AIM OF THE TASK => Begin at the line containing "output reg Q;" and reproduce every line through the end of the entries below. Nothing else should appear.

(Stored entries)
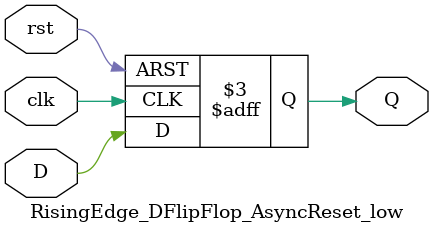
<source format=v>
`timescale 1ns / 1ps


module RisingEdge_DFlipFlop_AsyncReset_low(D,clk, rst, Q);
    input D, clk;
    input rst;
    output reg Q;
    
    always@(posedge clk or negedge rst)
        begin
            if(rst == 1'b0)
                Q <= 1'b0;
            else
                Q <= D;
        end
endmodule



</source>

RESULT =>
    output reg Q;
    
    always@(posedge clk or negedge rst)
        begin
            if(rst == 1'b0)
                Q <= 1'b0;
            else
                Q <= D;
        end
endmodule



</source>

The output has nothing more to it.